__EXERCISE MATERIALS__:
........

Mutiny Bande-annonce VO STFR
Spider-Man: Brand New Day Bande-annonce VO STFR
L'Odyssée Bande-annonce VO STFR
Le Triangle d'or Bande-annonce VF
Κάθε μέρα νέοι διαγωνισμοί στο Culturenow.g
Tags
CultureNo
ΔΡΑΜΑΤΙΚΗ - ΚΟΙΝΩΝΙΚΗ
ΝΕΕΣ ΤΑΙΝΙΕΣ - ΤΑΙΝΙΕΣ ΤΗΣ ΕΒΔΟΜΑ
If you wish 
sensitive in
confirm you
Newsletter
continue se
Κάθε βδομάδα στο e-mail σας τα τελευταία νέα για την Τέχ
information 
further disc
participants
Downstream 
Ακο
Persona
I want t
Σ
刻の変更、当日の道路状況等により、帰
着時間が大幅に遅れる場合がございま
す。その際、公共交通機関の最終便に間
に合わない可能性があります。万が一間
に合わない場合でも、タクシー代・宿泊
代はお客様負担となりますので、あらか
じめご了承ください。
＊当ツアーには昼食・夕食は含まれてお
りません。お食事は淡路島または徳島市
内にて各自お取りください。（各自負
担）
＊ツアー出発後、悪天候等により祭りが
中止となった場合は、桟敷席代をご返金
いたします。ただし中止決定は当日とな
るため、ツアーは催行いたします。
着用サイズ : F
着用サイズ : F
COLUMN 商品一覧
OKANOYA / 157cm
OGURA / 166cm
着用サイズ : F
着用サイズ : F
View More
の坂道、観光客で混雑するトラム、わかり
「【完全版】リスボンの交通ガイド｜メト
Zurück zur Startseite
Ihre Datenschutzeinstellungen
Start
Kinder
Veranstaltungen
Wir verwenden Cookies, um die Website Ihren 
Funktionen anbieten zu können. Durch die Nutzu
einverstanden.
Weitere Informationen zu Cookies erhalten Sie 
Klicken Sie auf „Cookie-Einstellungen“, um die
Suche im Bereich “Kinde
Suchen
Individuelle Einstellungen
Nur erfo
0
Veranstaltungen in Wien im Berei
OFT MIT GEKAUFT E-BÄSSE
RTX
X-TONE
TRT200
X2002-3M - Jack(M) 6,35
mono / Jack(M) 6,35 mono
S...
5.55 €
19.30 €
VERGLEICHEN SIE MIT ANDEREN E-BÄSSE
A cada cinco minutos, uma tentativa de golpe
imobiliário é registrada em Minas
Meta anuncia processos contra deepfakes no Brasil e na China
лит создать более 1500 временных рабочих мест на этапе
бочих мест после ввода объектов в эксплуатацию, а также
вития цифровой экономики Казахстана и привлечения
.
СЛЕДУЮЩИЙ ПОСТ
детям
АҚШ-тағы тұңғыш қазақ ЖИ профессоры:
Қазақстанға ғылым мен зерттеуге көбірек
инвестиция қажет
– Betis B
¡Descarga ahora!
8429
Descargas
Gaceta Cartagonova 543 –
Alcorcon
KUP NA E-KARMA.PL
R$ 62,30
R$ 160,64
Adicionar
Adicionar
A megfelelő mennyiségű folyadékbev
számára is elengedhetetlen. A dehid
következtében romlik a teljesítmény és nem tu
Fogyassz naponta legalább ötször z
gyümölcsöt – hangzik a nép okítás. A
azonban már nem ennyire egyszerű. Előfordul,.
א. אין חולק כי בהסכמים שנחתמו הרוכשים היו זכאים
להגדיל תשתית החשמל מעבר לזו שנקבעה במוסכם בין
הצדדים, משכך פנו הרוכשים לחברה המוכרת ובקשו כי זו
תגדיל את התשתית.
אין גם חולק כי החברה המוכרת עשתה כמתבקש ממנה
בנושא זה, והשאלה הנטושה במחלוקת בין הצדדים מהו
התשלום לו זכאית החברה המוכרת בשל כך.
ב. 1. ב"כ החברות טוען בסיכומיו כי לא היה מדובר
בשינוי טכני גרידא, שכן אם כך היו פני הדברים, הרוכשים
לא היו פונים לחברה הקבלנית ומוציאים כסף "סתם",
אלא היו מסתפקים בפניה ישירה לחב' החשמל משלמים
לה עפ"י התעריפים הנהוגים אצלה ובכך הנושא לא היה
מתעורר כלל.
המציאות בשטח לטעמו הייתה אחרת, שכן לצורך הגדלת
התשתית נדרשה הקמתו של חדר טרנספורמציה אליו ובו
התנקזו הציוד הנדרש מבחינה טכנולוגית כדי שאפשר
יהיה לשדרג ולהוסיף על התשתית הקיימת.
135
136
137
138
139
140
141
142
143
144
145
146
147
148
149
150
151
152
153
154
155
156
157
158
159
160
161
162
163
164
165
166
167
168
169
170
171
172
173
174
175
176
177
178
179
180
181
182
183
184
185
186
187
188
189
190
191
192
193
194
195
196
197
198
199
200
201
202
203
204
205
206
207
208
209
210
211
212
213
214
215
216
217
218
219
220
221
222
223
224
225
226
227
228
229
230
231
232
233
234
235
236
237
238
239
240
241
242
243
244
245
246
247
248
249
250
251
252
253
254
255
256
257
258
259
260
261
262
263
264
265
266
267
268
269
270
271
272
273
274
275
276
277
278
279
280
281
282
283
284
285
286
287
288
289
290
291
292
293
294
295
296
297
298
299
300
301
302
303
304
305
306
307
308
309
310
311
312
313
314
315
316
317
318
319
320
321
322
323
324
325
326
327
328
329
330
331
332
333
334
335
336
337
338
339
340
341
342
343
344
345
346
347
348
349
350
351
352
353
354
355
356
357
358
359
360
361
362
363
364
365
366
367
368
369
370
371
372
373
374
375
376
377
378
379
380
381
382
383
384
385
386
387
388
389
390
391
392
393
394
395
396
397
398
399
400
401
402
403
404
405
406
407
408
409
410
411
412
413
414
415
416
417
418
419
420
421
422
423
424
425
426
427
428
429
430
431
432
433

........

__DIRECTIONS FOR THIS TASK__: Copy every line of the material above in which the string "Jack" can be found.

__WORKED SOLUTION__:
X2002-3M - Jack(M) 6,35
mono / Jack(M) 6,35 mono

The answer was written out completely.